When you're looking at the reflected color of a translucent sample, the light that is transmitted through the sample is lost to the reflectance measurement. One way to prevent this loss of light is to provide a backing for the sample to make it appear more opaque. The pictures below show a single plastic plaque backed by a white tile, and then by a black tile.
Do they look the same? No! Although the sample now appears opaque with both backings, the left sample looks whiter due to its white backing, and the right sample looks grayish due to its black backing. The samples looks different to your eye with the different backings. Is the sample thing true when you measure with an instrument? You bet.
The sample above was measured on a LabScan XE with a 1.75-inch area of view, first with the white backing and then with the black backing.
The following color values were received (D65/10°).
Just as we had noted visually, with the white backing the sample appears lighter (higher L*) than the sample backed by black. The spectral plot and color rendering view shown below also illustrate the differences detected instrumentally.
So, what does all this mean? It means that for each type of translucent sample you measure and compare, you need to choose one backing, record that backing as part of your measurement, and stick with it. If you measure some samples with a white backing and others with a black (or other colored) backing, you will not be able to compare the measurements. So, what is the proper type of backing for your samples? That depends.

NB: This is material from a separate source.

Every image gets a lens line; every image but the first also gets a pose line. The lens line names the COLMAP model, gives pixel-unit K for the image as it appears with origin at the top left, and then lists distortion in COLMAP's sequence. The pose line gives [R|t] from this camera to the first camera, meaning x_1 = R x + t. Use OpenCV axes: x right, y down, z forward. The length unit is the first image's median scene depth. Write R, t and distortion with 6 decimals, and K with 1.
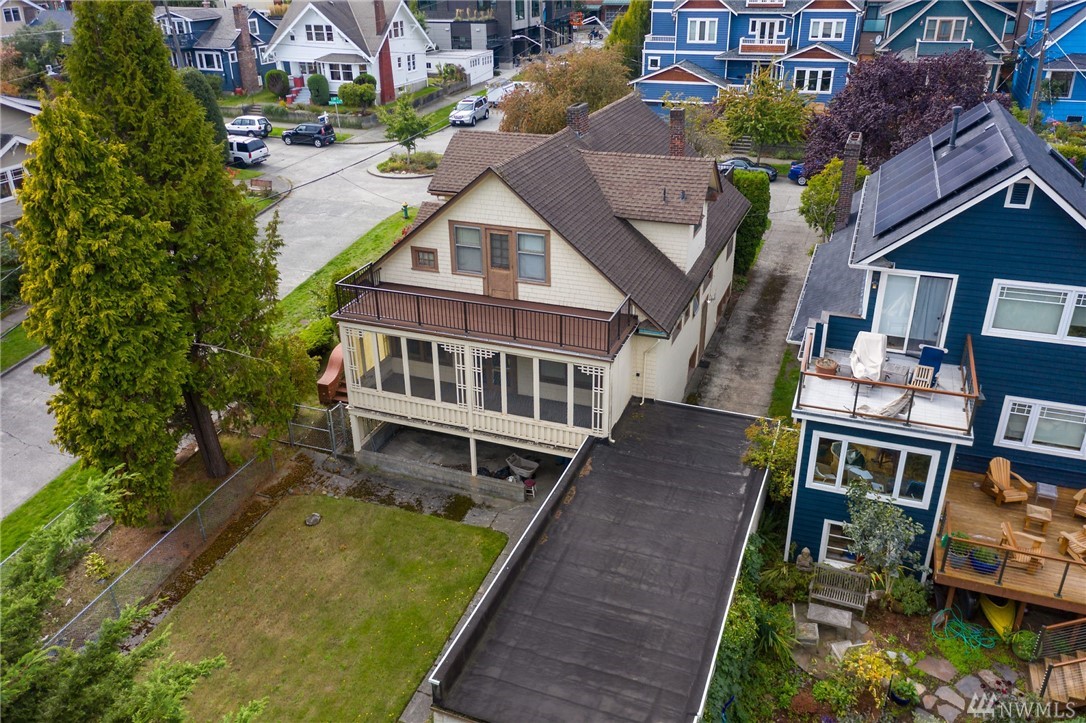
lens RADIAL K [[856.6, 0, 543.0], [0, 856.6, 361.5], [0, 0, 1]] dist [-0.017033, 0.055570]
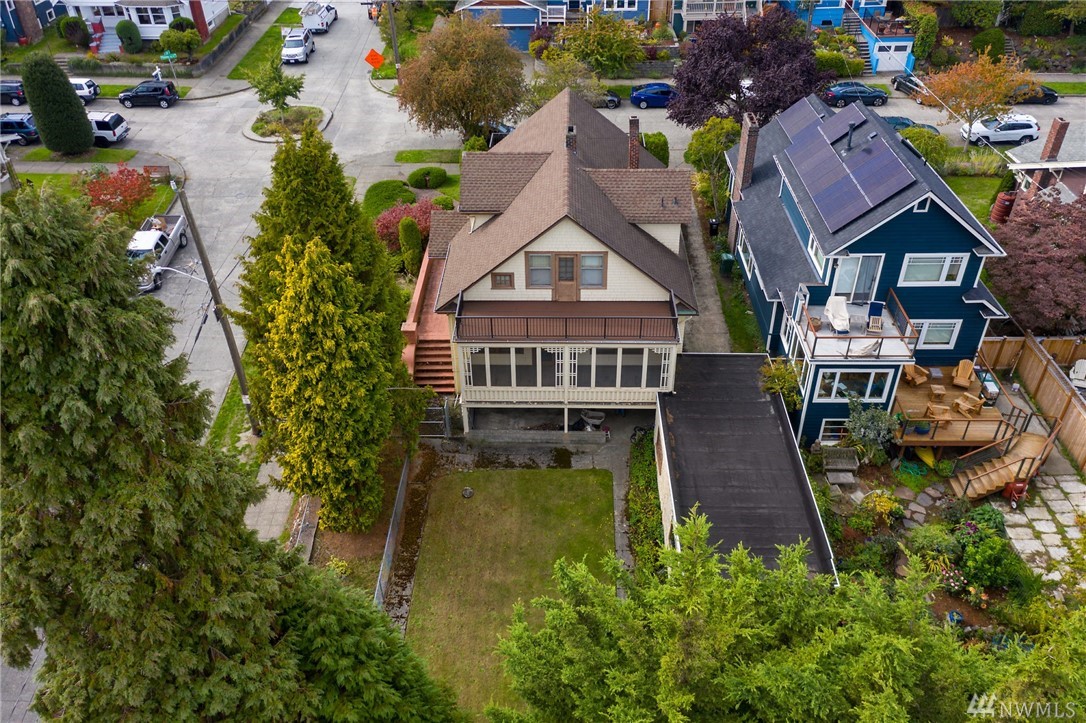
lens RADIAL K [[856.6, 0, 543.0], [0, 856.6, 361.5], [0, 0, 1]] dist [-0.017033, 0.055570]
pose [[0.939866, -0.199465, 0.277247, -0.476150], [0.147239, 0.969069, 0.198054, -0.254962], [-0.308176, -0.145322, 0.940164, -0.258886]]
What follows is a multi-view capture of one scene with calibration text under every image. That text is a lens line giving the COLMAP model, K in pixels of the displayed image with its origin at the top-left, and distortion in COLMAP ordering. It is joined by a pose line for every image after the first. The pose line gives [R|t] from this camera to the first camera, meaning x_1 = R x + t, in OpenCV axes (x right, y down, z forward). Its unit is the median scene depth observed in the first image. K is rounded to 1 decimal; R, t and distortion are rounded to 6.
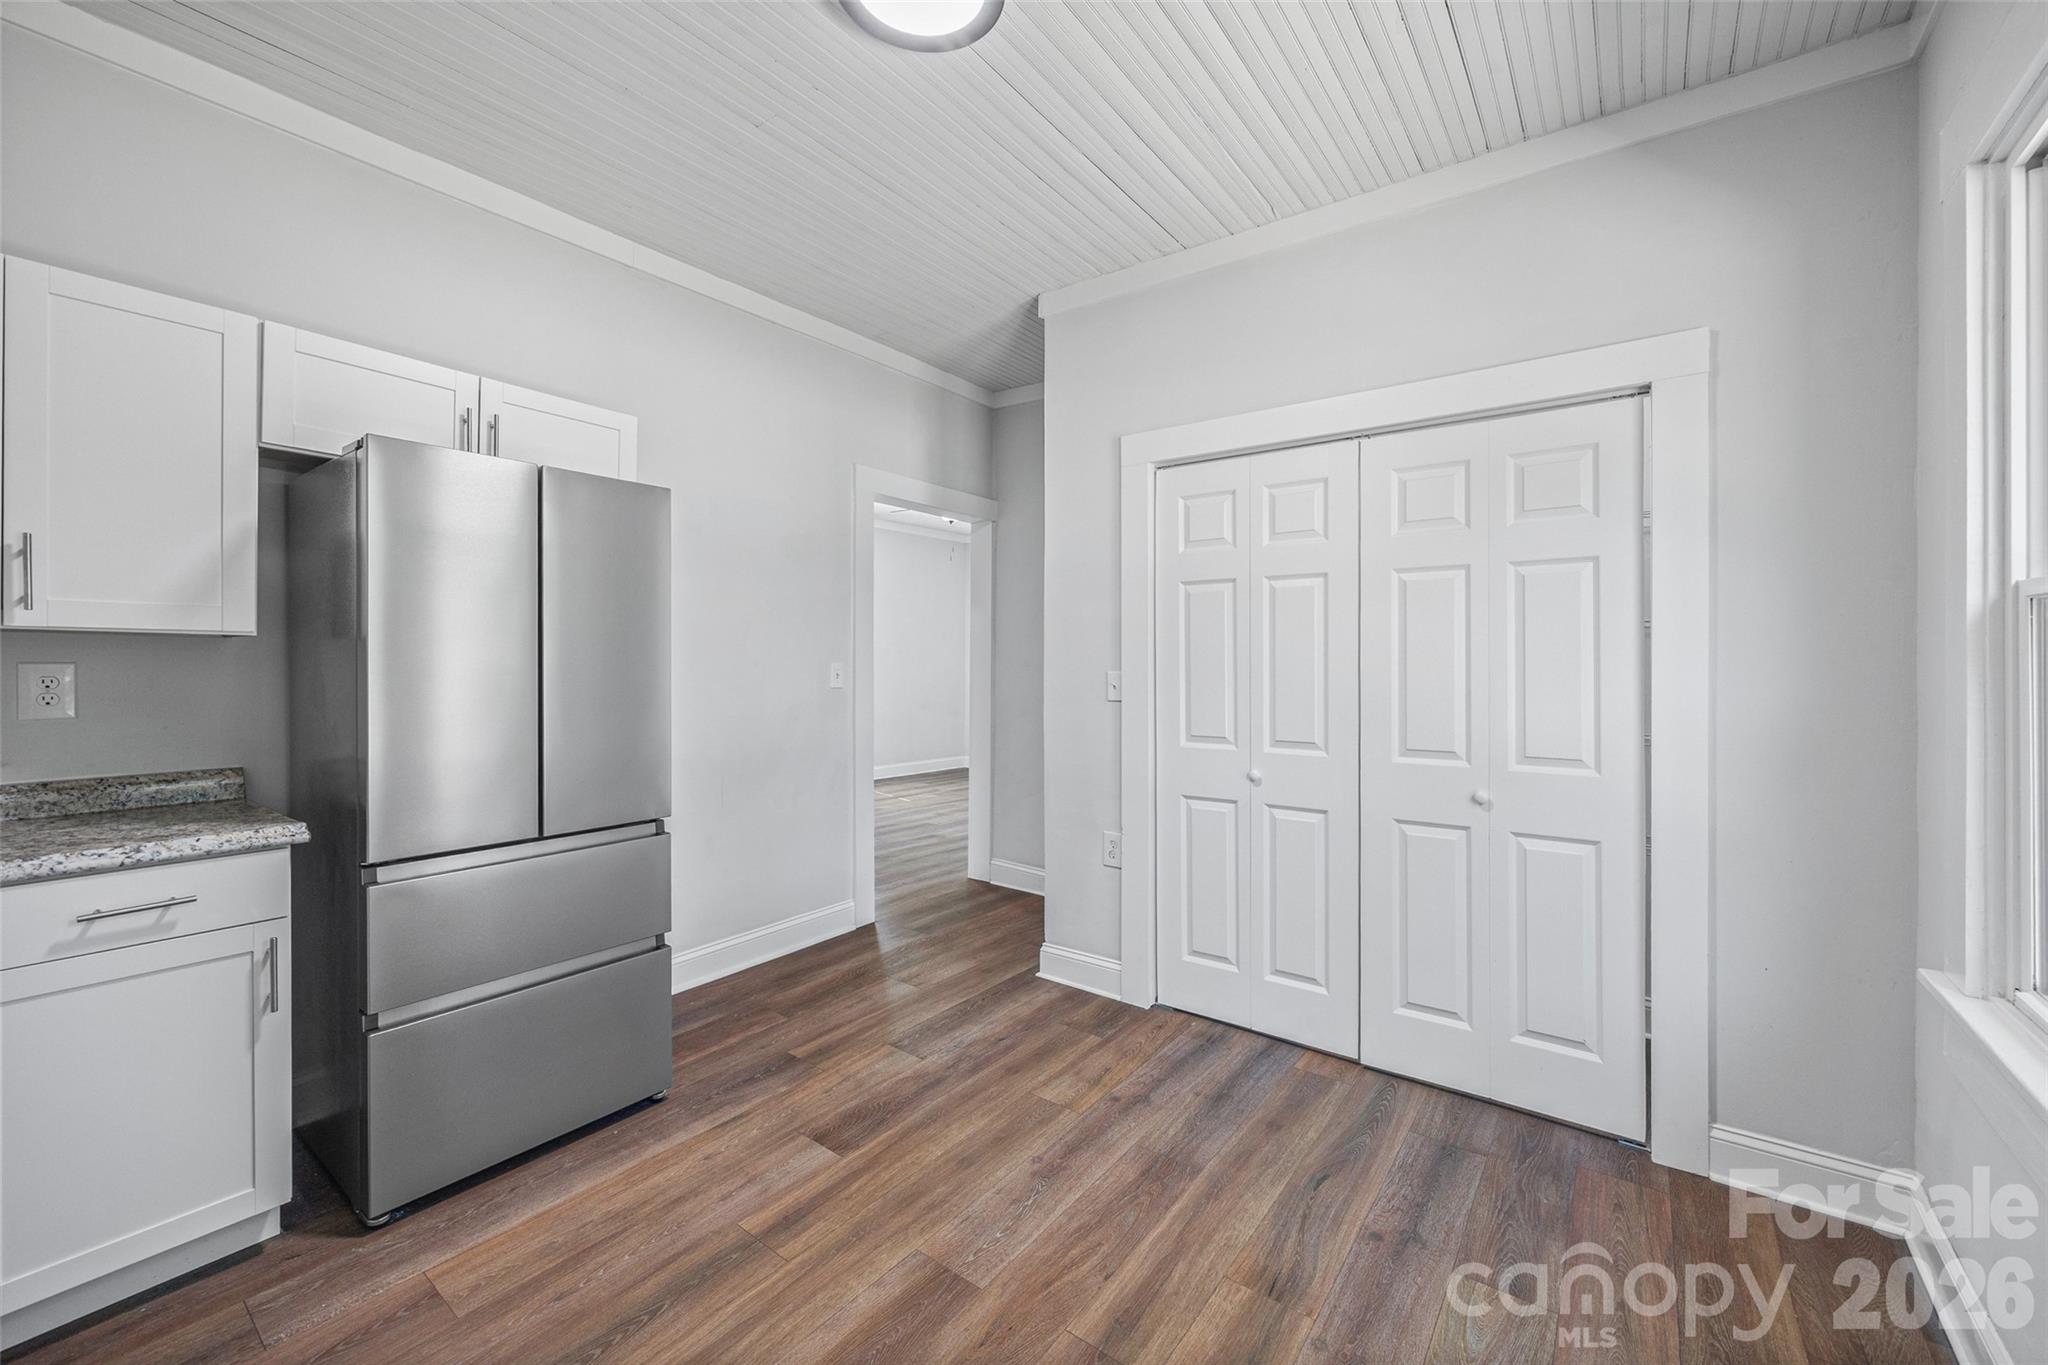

In general, for solid samples HunterLab recommends use of an uncalibrated white porcelain enamel on steel tile (available through HunterLab using catalog number 11-0108-50) or the white disk on the sample clamp, if you have one. Occasionally your specification may require backing with black, in which case you can back the sample using your black glass or the dark insert for your sample clamp, if you have one. For liquids or semi-solids that are measured in a sample cup, the white ceramic disk of the ring and disk set (HunterLab Part Number 02-4579-00) should be used to provide a white background to direct light that has traveled through the sample back to the detector. All measurements of opacity will require measurement with both a white and black backing. Backing samples with colors other than white and black is not recommended.